WORK INSTRUCTION
Could you restate every record below word for word?

(Stored data)
--

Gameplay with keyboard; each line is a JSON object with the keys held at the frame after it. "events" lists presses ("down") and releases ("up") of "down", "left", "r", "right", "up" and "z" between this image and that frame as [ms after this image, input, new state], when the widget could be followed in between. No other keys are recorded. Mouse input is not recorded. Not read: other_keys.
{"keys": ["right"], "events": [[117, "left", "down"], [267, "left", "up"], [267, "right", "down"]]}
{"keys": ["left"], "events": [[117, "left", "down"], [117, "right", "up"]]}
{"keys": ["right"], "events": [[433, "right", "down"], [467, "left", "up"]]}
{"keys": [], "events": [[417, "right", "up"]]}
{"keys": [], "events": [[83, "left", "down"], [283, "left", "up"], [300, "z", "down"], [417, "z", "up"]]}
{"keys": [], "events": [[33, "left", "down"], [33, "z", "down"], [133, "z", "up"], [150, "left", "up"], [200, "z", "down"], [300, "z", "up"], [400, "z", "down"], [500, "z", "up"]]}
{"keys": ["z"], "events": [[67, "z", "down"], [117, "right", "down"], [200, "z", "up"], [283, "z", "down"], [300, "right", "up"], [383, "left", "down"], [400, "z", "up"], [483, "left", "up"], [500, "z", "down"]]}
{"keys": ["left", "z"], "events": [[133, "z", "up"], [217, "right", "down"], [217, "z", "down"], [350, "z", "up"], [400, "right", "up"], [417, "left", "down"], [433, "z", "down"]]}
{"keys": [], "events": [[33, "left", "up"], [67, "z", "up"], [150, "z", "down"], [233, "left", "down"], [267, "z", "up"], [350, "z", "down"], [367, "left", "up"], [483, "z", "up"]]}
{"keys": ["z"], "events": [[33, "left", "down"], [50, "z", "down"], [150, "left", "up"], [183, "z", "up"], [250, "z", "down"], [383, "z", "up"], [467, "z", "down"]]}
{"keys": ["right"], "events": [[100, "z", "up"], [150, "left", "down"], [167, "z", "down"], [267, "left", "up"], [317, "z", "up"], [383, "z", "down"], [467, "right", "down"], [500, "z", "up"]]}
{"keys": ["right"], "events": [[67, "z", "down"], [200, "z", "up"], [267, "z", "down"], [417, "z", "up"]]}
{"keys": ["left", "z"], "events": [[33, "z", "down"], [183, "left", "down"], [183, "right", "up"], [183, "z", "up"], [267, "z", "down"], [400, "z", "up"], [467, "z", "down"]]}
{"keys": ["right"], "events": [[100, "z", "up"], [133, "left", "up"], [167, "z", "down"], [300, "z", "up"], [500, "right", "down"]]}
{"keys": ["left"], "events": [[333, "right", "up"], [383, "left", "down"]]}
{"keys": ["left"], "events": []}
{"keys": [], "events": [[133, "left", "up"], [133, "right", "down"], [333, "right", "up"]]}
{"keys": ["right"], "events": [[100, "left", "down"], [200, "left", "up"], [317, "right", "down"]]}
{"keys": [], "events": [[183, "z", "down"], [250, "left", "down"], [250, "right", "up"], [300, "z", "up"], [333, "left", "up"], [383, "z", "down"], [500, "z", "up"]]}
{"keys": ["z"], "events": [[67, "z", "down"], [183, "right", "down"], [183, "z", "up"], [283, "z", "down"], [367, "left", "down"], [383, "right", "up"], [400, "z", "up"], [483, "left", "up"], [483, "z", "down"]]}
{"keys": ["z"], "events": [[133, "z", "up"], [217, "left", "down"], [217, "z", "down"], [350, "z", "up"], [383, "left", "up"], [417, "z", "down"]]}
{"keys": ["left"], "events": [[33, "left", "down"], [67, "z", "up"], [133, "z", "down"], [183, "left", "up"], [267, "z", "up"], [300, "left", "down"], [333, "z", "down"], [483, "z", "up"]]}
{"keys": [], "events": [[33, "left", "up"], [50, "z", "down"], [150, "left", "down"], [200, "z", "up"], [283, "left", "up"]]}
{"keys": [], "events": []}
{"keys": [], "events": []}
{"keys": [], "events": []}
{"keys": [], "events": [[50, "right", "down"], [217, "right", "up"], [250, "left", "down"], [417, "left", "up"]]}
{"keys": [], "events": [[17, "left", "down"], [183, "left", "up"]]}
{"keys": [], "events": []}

--

PROBLEM SOLUTION
Gameplay with keyboard; each line is a JSON object with the keys held at the frame after it. "events" lists presses ("down") and releases ("up") of "down", "left", "r", "right", "up" and "z" between this image and that frame as [ms after this image, input, new state], when the widget could be followed in between. No other keys are recorded. Mouse input is not recorded. Not read: other_keys.
{"keys": ["right"], "events": [[117, "left", "down"], [267, "left", "up"], [267, "right", "down"]]}
{"keys": ["left"], "events": [[117, "left", "down"], [117, "right", "up"]]}
{"keys": ["right"], "events": [[433, "right", "down"], [467, "left", "up"]]}
{"keys": [], "events": [[417, "right", "up"]]}
{"keys": [], "events": [[83, "left", "down"], [283, "left", "up"], [300, "z", "down"], [417, "z", "up"]]}
{"keys": [], "events": [[33, "left", "down"], [33, "z", "down"], [133, "z", "up"], [150, "left", "up"], [200, "z", "down"], [300, "z", "up"], [400, "z", "down"], [500, "z", "up"]]}
{"keys": ["z"], "events": [[67, "z", "down"], [117, "right", "down"], [200, "z", "up"], [283, "z", "down"], [300, "right", "up"], [383, "left", "down"], [400, "z", "up"], [483, "left", "up"], [500, "z", "down"]]}
{"keys": ["left", "z"], "events": [[133, "z", "up"], [217, "right", "down"], [217, "z", "down"], [350, "z", "up"], [400, "right", "up"], [417, "left", "down"], [433, "z", "down"]]}
{"keys": [], "events": [[33, "left", "up"], [67, "z", "up"], [150, "z", "down"], [233, "left", "down"], [267, "z", "up"], [350, "z", "down"], [367, "left", "up"], [483, "z", "up"]]}
{"keys": ["z"], "events": [[33, "left", "down"], [50, "z", "down"], [150, "left", "up"], [183, "z", "up"], [250, "z", "down"], [383, "z", "up"], [467, "z", "down"]]}
{"keys": ["right"], "events": [[100, "z", "up"], [150, "left", "down"], [167, "z", "down"], [267, "left", "up"], [317, "z", "up"], [383, "z", "down"], [467, "right", "down"], [500, "z", "up"]]}
{"keys": ["right"], "events": [[67, "z", "down"], [200, "z", "up"], [267, "z", "down"], [417, "z", "up"]]}
{"keys": ["left", "z"], "events": [[33, "z", "down"], [183, "left", "down"], [183, "right", "up"], [183, "z", "up"], [267, "z", "down"], [400, "z", "up"], [467, "z", "down"]]}
{"keys": ["right"], "events": [[100, "z", "up"], [133, "left", "up"], [167, "z", "down"], [300, "z", "up"], [500, "right", "down"]]}
{"keys": ["left"], "events": [[333, "right", "up"], [383, "left", "down"]]}
{"keys": ["left"], "events": []}
{"keys": [], "events": [[133, "left", "up"], [133, "right", "down"], [333, "right", "up"]]}
{"keys": ["right"], "events": [[100, "left", "down"], [200, "left", "up"], [317, "right", "down"]]}
{"keys": [], "events": [[183, "z", "down"], [250, "left", "down"], [250, "right", "up"], [300, "z", "up"], [333, "left", "up"], [383, "z", "down"], [500, "z", "up"]]}
{"keys": ["z"], "events": [[67, "z", "down"], [183, "right", "down"], [183, "z", "up"], [283, "z", "down"], [367, "left", "down"], [383, "right", "up"], [400, "z", "up"], [483, "left", "up"], [483, "z", "down"]]}
{"keys": ["z"], "events": [[133, "z", "up"], [217, "left", "down"], [217, "z", "down"], [350, "z", "up"], [383, "left", "up"], [417, "z", "down"]]}
{"keys": ["left"], "events": [[33, "left", "down"], [67, "z", "up"], [133, "z", "down"], [183, "left", "up"], [267, "z", "up"], [300, "left", "down"], [333, "z", "down"], [483, "z", "up"]]}
{"keys": [], "events": [[33, "left", "up"], [50, "z", "down"], [150, "left", "down"], [200, "z", "up"], [283, "left", "up"]]}
{"keys": [], "events": []}
{"keys": [], "events": []}
{"keys": [], "events": []}
{"keys": [], "events": [[50, "right", "down"], [217, "right", "up"], [250, "left", "down"], [417, "left", "up"]]}
{"keys": [], "events": [[17, "left", "down"], [183, "left", "up"]]}
{"keys": [], "events": []}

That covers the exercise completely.